やること: 本文を「共通の経験をした方の多くが直面する心情です。」のある部分から書き始め、「してひとつの’いのち’が誕生されました。」まで書いたら止めて、一字も変えずに写してください。

本文:
- - -

いろんな感情が押し寄せてきて一人で抱えきれず、かといって話し相手は単身赴任先にいる主人しかおらず。

もうどうしていいかわかりません…。
頭がどんどんおかしくなっていくような気がして、思い切ってこちらのサイトを使わせていただきました。
読みづらい文章で大変申し訳ありません。

【 回 答 】

マリーさん
哀しみの真只中で、お気持ちをお聞かせくださって有難うございます。
マリーさんに起きた出来事、ご心情が深く伝わって参りました。

私の稽留流産の経験からは、長い時が過ぎましたが、マリーさんの経験をお聞きするうちに、8週目で心音が聞こえなくなり、それから2週間後に手術でお別れをするまでの日々が蘇って参りました。時代は大きく変わり、’いのち’と出会うための医療技術も急速に進化していますが、’ママ’の哀しみに変わりがないことに気付かされます。
よろしければ、ご一緒にマリーさんの出来事やお気持ちを振り返らせてください。
ここからは’医療’の言葉ではなく、’いのち’の言葉でお話をさせてください。

今、マリーさんは’いのち’とのお別れという哀しみの真只中。
嵐の海を漂う舟のよう―こころの嵐が吹き荒れることは自然なことです。
今までに経験したこともないような激しい感情が、マリーさんのこころを揺さぶります。
共通の経験をした方の多くが直面する心情です。
このような嵐の中で、「ポコズママの会 WEB相談室」にお気持ちを打ち明けてくださったマリーさんは、とても聡明な行動ができる方であることが伝わります。
「聴いて!」とサインを出すことは、とても大切なことだと思います。

マリーさんのパートナーは、単身赴任中でいらっしゃるのですね。
哀しみを身近にわかちあう人がいない、その寂しさはいかばかりか―。
今回、マリーさんとパートナーを’ママ’と’パパ’としてひとつの’いのち’が誕生されました。
その’いのち’と出会うまでに、長い時をかけて来られたのですね。
医療と繋がることで、マリーさんの子宮は形態に特徴があることがわかり、医療の技術を得ることで妊娠への道が通じることを信じて、努力を続けてこられます。(その意味で、私は、’不妊治療’と呼ばず、希望に向かう’妊娠治療’と言わせていただきます。)
2年半の歳月は、いろいろな出来事や決断の連続だったことでしょう。’妊娠治療’の選択は、マリーさんとパートナーの希望が一致しなければ踏み出せなかったことであると思います。今はお仕事の都合で離れて暮らしていますが、緊急事態には駆けつけ、寄り添って同じ時を過ごすことができるご夫婦です。

- - -

座標出力のタスク
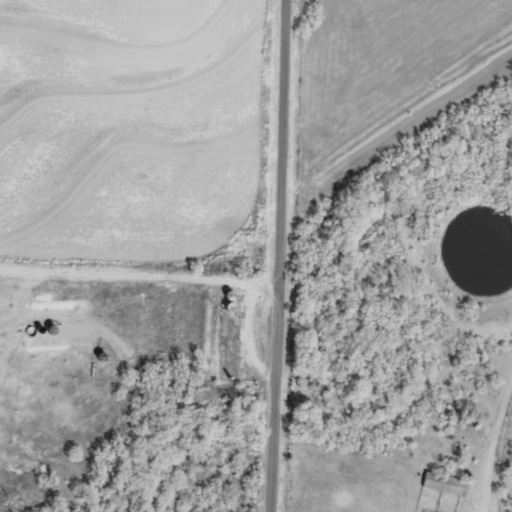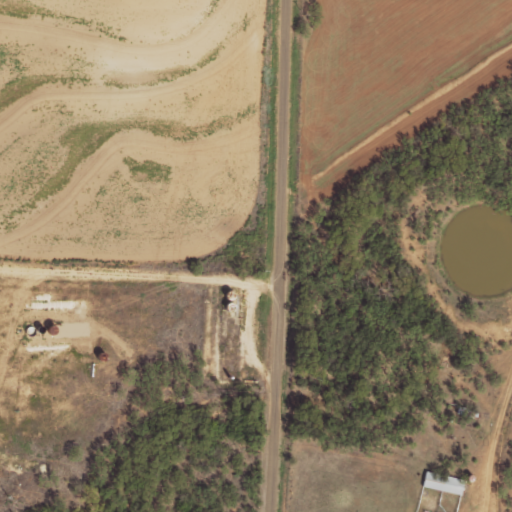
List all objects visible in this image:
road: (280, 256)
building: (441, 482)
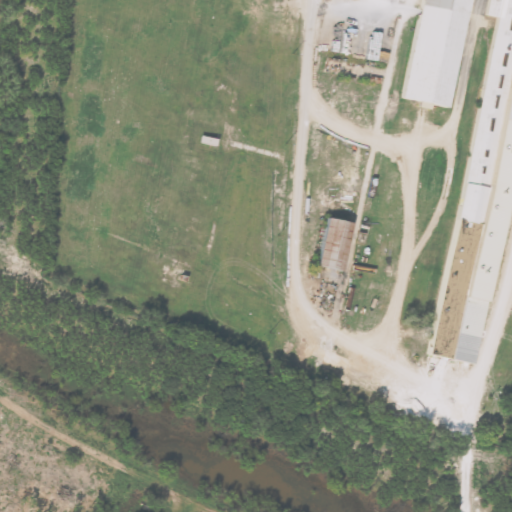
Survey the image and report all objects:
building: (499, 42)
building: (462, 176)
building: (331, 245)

- - -

解答:
共通の経験をした方の多くが直面する心情です。
このような嵐の中で、「ポコズママの会 WEB相談室」にお気持ちを打ち明けてくださったマリーさんは、とても聡明な行動ができる方であることが伝わります。
「聴いて!」とサインを出すことは、とても大切なことだと思います。

マリーさんのパートナーは、単身赴任中でいらっしゃるのですね。
哀しみを身近にわかちあう人がいない、その寂しさはいかばかりか―。
今回、マリーさんとパートナーを’ママ’と’パパ’としてひとつの’いのち’が誕生されました。